» TEXTE PRÉSENTÉ
-----

Concernant les Israéliens, il est évident comme la nécessité ontologique que le changement d'identité est impossible : un sioniste ne saurait virer humaniste ou transcendantaliste. Il est viscéralement, foncièrement immanentiste, soit élitiste et en apparence. Il lui est impossible de faire la paix avec des autochtones, alors que son dessein profond est de prendre leur place et de les supprimer. Ceux qui parmi les rangs sionistes appellent à la paix avec la solution à deux États promeuvent une illusion redoutable, car il s'agit d'une utopie entourée de la valeur positive et indiscutable de la paix.
Soit ils se trompent de bonne foi; soit ils trompent de mauvaise foi. Dans les deux cas, leur projet n'est pas applicable et ressortit de l'utopie la moins réaliste. Sans doute pourrait-on souligner qu'il procure le réconfort d'un rêve à peu de frais et d'une issue acceptable. Sauf que parler d'un projet inapplicable revient en fait à appuyer sournoisement et en sous-main un rhétorique menosngère. Raison pour laquelle les esprits lucides, quand ils abordent la question de la paix, l'assortisse de la justice, ainsi que le notait déjà un chanteur de reggae aussi paranoïaque que brillant, Peter Tosh.
Il n'est pas discutable que la paix en Afrique du sud n'est possible qu'avec l'institution d'un seul État. En réalité, la coexistence des Palestiniens et des Israéliens ne pourra se réaliser qu'à la condition d'un seul État. Sans cette condition, les projets de deux États les plus mirifiques seront à jamais des rêves de dingues virant aux cauchemars les plus abjects de dindes sans farce (et attrape).
En fait, je ne vois que deux alternatives pour le futur d'Israël.
- Soit un no future plus suicidaire que punk, où les Israéliens s'enferrent et s'enferment dans un radicalisme crescendo et monstrueux. Cette première solution aboutira à la disparition inévitable et à court terme d'Israël, notamment sous les coups de buttoir de la démographie, qui joue le rôle du réel impavide et impitoyable (le retour du réel avec usure).

-----

» EXTRAITS DES DONNÉES
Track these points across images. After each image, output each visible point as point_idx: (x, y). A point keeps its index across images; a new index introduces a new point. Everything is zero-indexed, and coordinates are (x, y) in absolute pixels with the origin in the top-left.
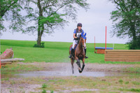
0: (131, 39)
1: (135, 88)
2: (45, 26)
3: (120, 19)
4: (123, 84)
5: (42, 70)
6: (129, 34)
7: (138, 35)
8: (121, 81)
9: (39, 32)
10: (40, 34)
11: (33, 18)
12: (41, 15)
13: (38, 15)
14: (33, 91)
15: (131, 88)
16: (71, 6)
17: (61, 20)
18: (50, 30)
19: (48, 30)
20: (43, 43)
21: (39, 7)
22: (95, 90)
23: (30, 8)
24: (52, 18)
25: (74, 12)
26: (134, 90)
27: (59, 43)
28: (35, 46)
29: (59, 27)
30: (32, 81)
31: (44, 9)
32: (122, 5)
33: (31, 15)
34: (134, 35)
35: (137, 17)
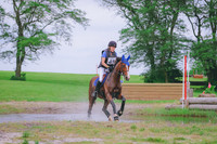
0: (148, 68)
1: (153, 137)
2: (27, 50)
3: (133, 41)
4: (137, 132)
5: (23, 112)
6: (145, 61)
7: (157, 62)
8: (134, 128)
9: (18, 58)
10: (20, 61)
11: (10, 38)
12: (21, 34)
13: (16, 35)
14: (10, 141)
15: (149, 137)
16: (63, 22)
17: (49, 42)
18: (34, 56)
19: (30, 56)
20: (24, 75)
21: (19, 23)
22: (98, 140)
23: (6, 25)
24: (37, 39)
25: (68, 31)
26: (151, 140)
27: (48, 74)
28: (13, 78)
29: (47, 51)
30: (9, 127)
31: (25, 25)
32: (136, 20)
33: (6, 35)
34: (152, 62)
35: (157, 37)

-----

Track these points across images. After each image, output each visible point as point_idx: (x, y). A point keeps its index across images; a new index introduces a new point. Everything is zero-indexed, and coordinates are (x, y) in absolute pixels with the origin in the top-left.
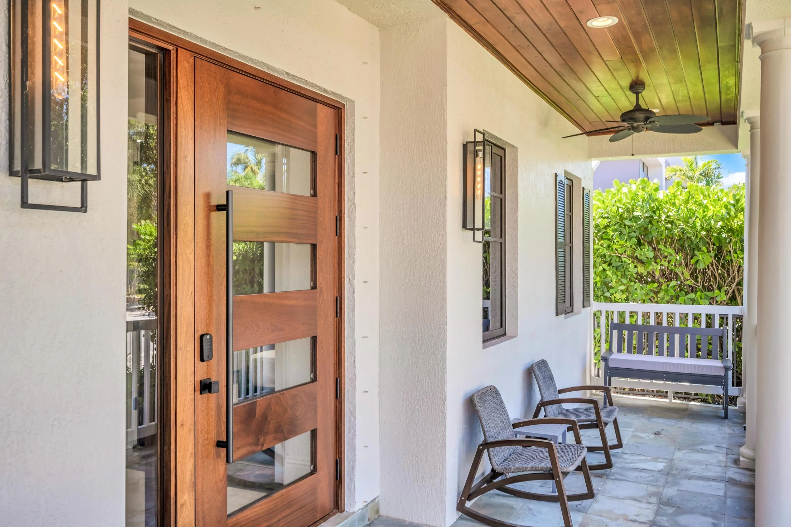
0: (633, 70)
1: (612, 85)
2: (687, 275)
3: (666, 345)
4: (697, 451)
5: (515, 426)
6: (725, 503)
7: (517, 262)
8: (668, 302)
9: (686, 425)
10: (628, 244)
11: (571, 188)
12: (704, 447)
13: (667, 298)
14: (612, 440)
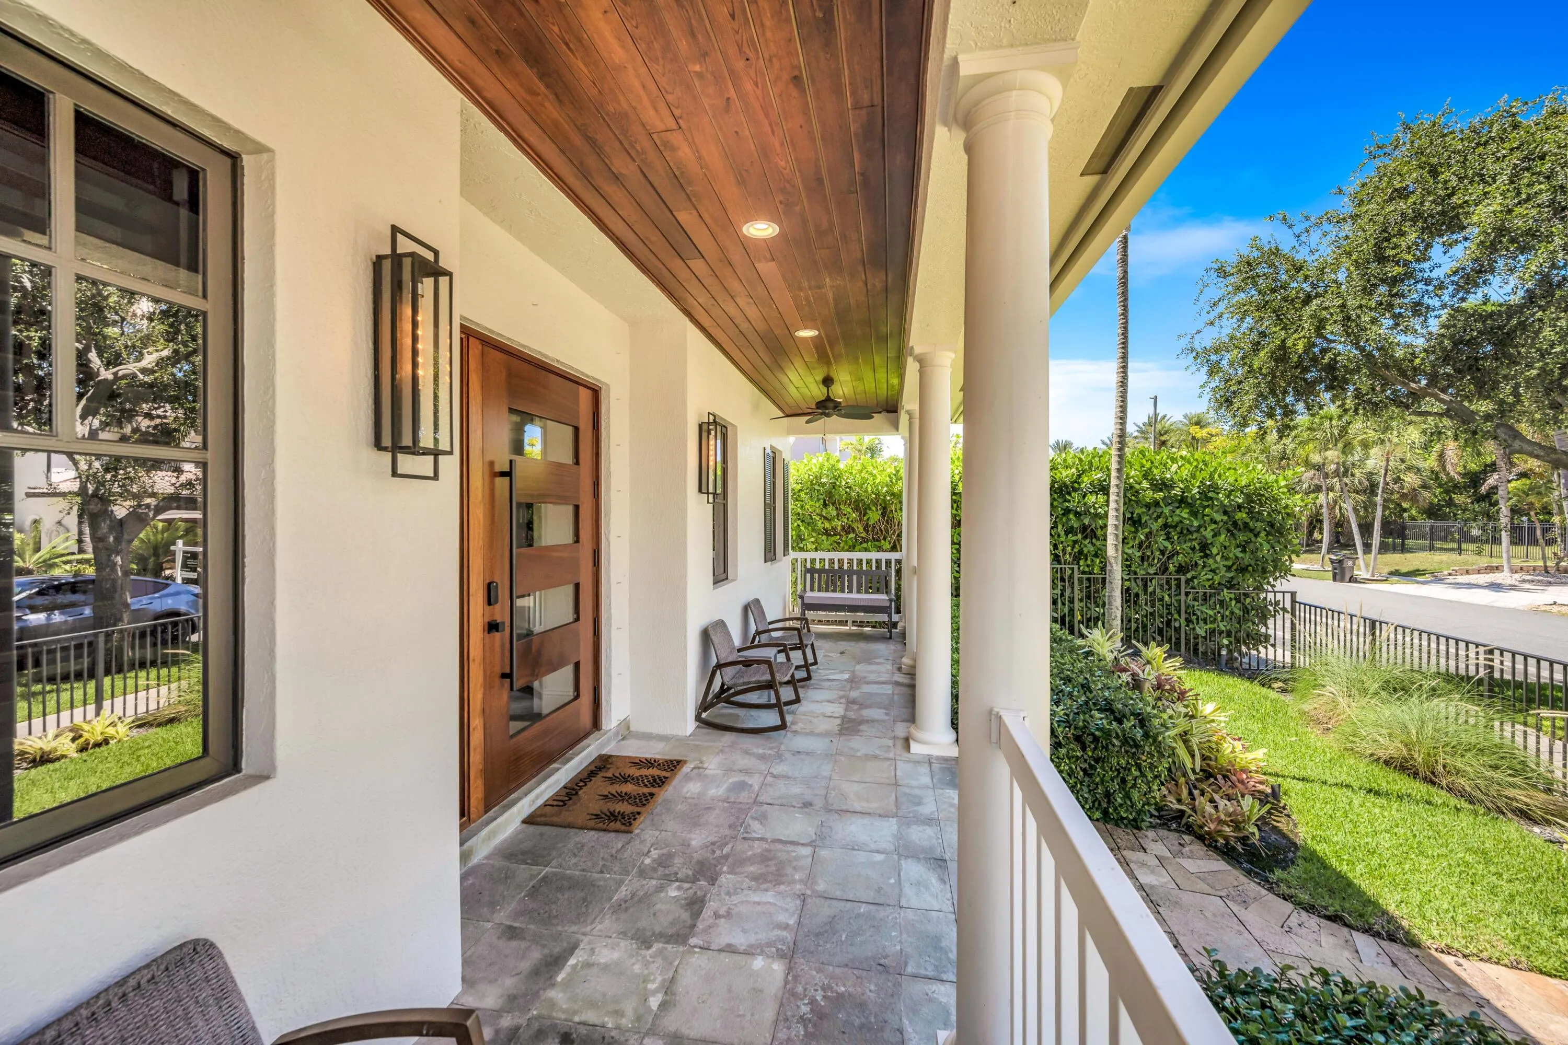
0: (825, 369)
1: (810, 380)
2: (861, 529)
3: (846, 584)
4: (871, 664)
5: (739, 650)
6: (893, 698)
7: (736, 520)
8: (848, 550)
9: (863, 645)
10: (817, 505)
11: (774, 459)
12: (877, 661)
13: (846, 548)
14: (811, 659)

-----

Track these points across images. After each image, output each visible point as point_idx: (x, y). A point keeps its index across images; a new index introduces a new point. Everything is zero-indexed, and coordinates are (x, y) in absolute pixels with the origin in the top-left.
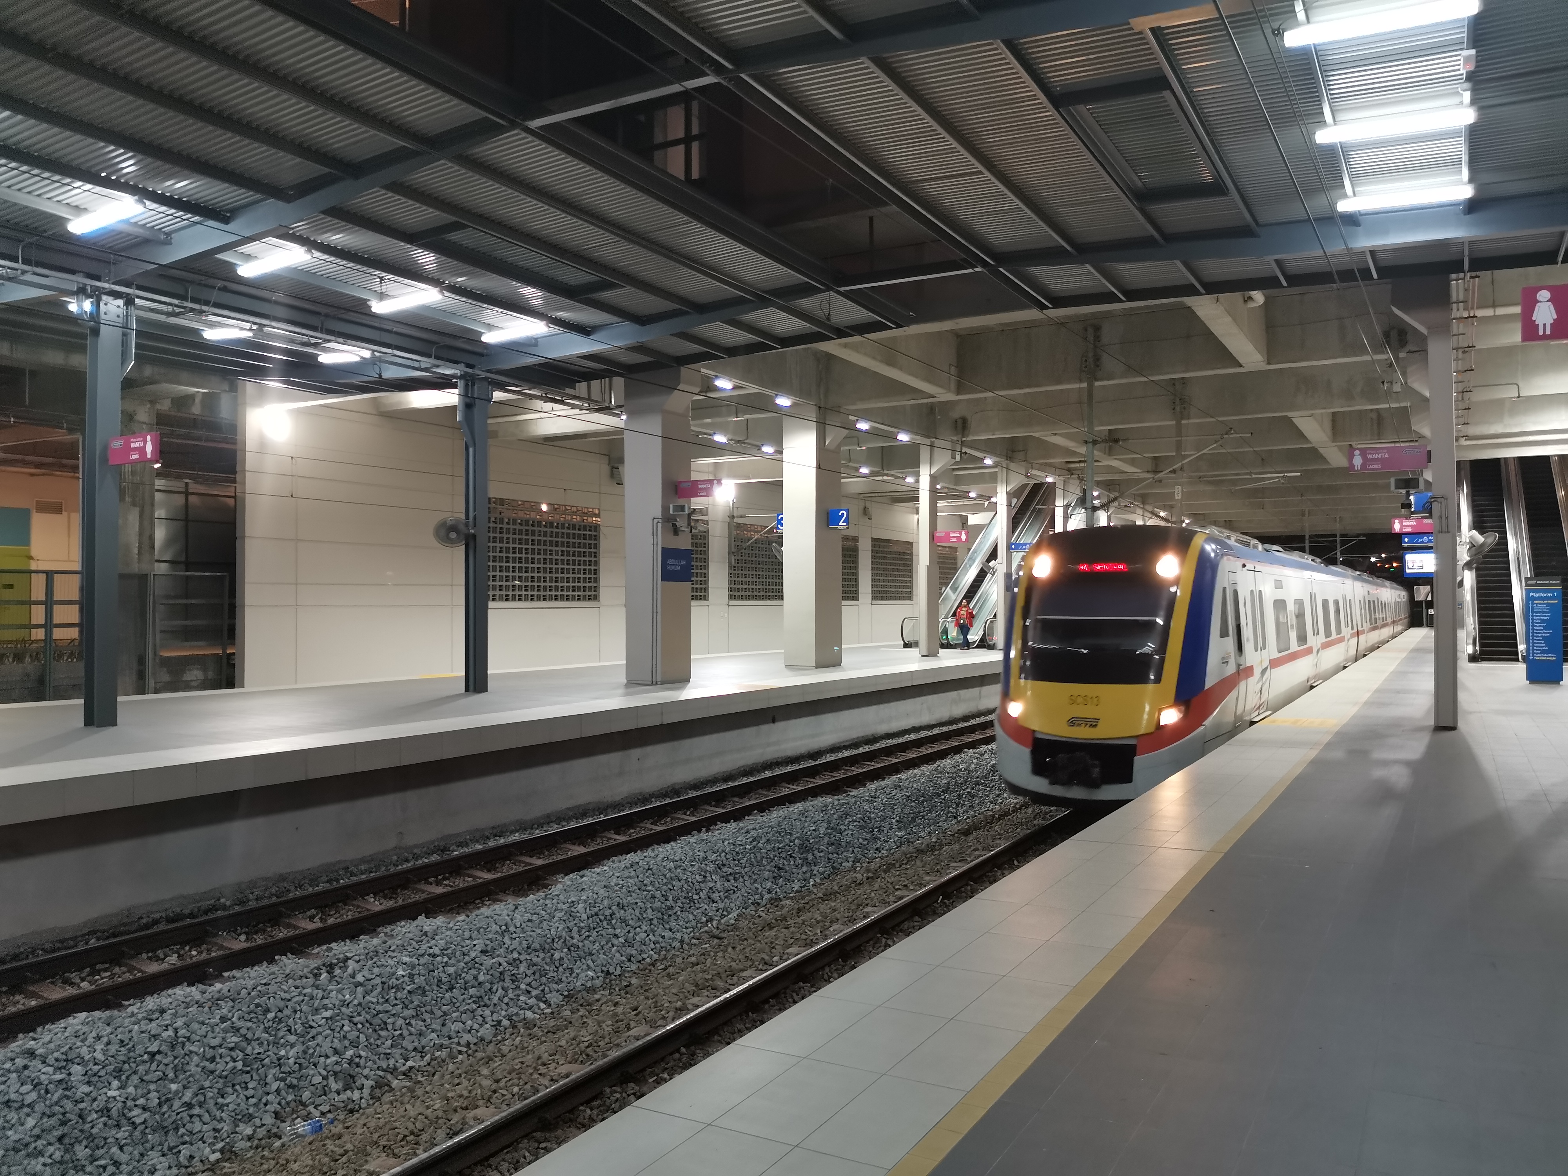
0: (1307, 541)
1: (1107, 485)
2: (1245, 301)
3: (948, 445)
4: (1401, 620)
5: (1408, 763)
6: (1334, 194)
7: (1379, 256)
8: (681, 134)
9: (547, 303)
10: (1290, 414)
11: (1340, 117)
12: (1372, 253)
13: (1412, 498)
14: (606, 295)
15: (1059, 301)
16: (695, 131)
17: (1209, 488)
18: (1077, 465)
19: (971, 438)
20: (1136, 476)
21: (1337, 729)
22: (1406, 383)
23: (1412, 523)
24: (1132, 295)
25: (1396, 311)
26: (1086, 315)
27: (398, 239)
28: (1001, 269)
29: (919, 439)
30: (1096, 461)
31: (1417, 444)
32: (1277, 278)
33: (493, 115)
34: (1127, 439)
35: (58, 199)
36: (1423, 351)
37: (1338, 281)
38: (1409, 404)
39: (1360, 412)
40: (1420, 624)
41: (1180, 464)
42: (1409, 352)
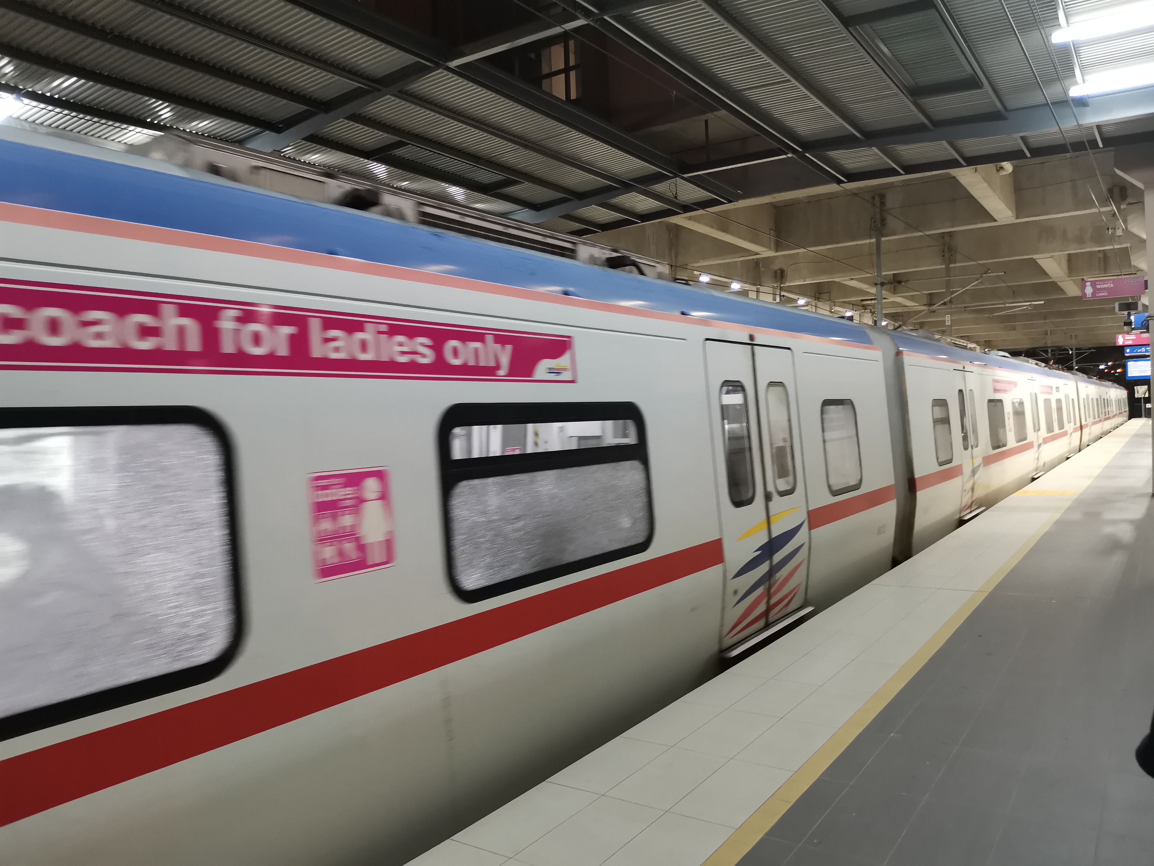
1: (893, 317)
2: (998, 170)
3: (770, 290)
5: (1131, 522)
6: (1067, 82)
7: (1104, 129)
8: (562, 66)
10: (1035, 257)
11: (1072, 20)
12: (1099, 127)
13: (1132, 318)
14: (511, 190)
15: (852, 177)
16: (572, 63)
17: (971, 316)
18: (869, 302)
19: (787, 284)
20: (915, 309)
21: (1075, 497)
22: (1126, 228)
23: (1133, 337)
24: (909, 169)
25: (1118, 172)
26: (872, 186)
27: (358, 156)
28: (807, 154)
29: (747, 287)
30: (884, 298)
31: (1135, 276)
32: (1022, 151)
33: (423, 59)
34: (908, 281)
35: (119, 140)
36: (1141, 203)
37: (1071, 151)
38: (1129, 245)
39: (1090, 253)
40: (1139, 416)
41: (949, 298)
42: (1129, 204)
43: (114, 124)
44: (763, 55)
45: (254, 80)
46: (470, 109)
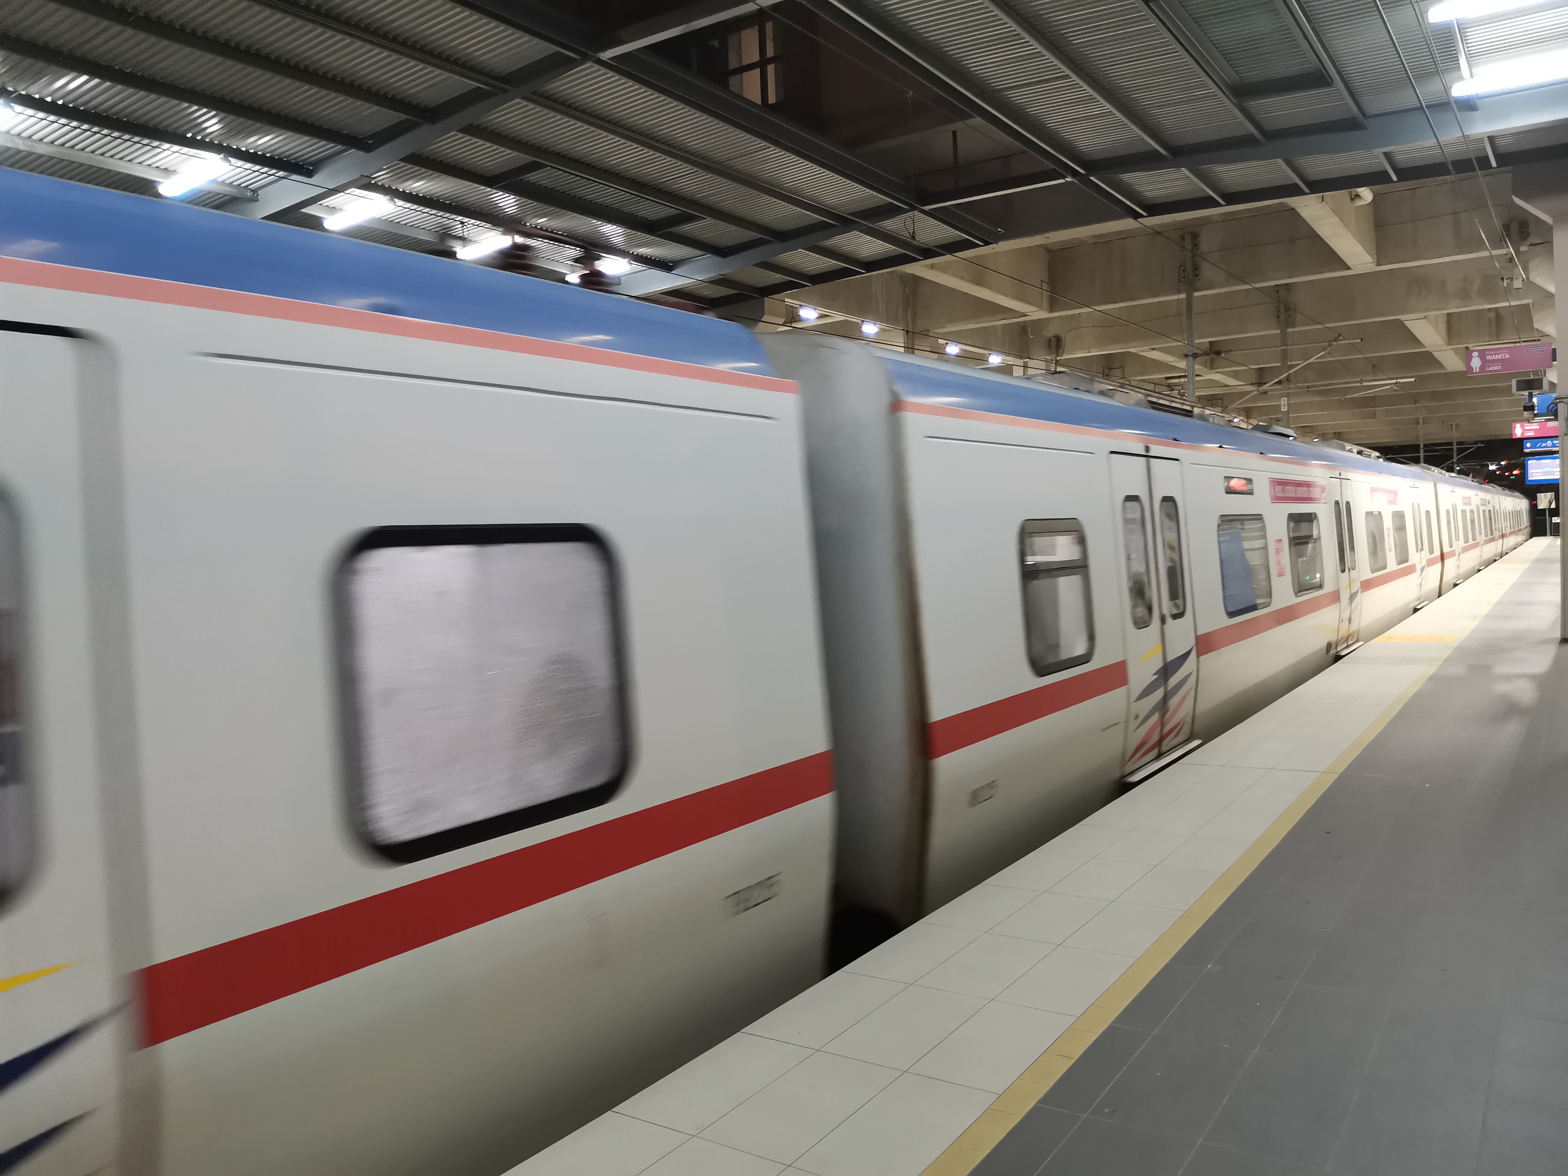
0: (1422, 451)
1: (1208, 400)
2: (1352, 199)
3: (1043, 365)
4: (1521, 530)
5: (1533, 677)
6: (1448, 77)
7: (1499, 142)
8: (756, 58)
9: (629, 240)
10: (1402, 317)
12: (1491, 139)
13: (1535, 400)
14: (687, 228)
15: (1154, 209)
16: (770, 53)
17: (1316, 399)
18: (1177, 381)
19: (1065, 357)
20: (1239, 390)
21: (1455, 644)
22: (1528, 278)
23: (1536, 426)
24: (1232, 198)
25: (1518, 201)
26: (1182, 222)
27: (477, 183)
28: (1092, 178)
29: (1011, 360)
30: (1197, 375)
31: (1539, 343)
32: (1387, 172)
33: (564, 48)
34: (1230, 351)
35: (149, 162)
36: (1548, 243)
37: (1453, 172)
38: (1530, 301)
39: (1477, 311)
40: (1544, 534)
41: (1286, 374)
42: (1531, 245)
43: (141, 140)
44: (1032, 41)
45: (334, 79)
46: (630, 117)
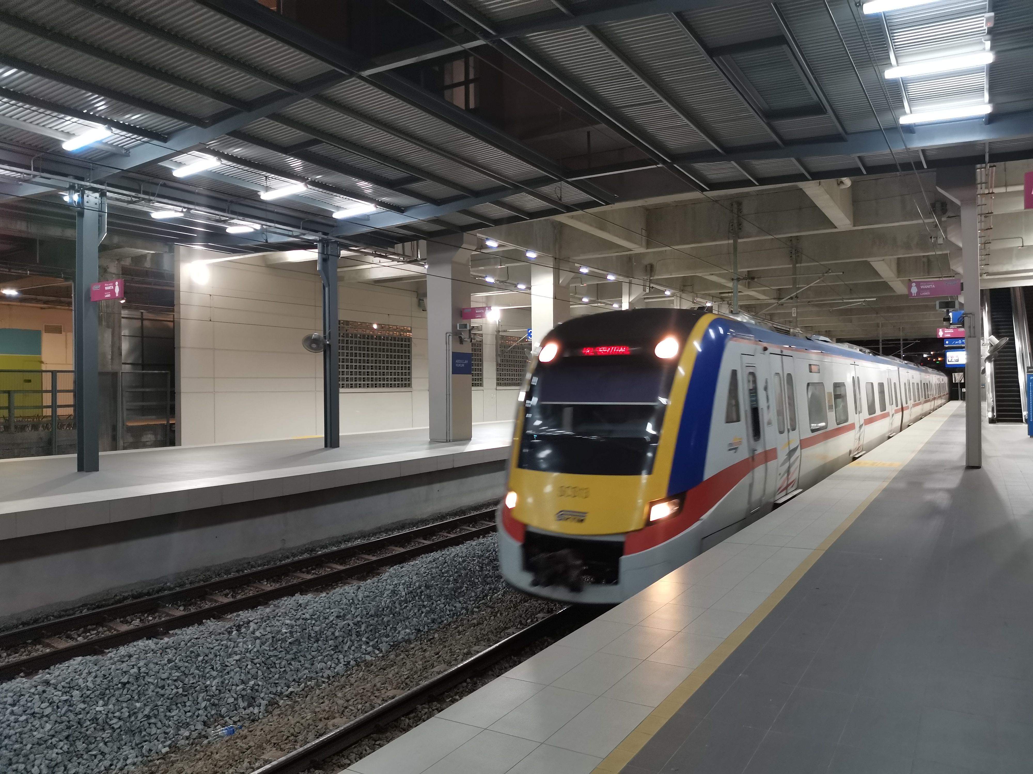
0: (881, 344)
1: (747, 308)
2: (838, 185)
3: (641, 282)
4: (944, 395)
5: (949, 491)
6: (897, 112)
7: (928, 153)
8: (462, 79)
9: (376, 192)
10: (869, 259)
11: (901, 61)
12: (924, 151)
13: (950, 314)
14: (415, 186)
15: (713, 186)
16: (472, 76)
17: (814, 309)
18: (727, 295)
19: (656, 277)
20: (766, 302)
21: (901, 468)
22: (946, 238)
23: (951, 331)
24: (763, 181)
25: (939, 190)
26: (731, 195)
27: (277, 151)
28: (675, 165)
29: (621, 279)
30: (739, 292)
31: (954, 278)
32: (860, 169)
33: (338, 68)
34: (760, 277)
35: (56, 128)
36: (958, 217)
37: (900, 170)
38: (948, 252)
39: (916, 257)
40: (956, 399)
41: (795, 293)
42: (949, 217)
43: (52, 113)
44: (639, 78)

-----

» ÉNONCÉ
Réécrivez le passage du texte présenté compris entre « Il n'est pas » et « réel avec usure). », inclusivement, en substituant « cohabitation » à « coexistence ».

» RÉPONSE ATTENDUE
Il n'est pas discutable que la paix en Afrique du sud n'est possible qu'avec l'institution d'un seul État. En réalité, la cohabitation des Palestiniens et des Israéliens ne pourra se réaliser qu'à la condition d'un seul État. Sans cette condition, les projets de deux États les plus mirifiques seront à jamais des rêves de dingues virant aux cauchemars les plus abjects de dindes sans farce (et attrape).
En fait, je ne vois que deux alternatives pour le futur d'Israël.
- Soit un no future plus suicidaire que punk, où les Israéliens s'enferrent et s'enferment dans un radicalisme crescendo et monstrueux. Cette première solution aboutira à la disparition inévitable et à court terme d'Israël, notamment sous les coups de buttoir de la démographie, qui joue le rôle du réel impavide et impitoyable (le retour du réel avec usure).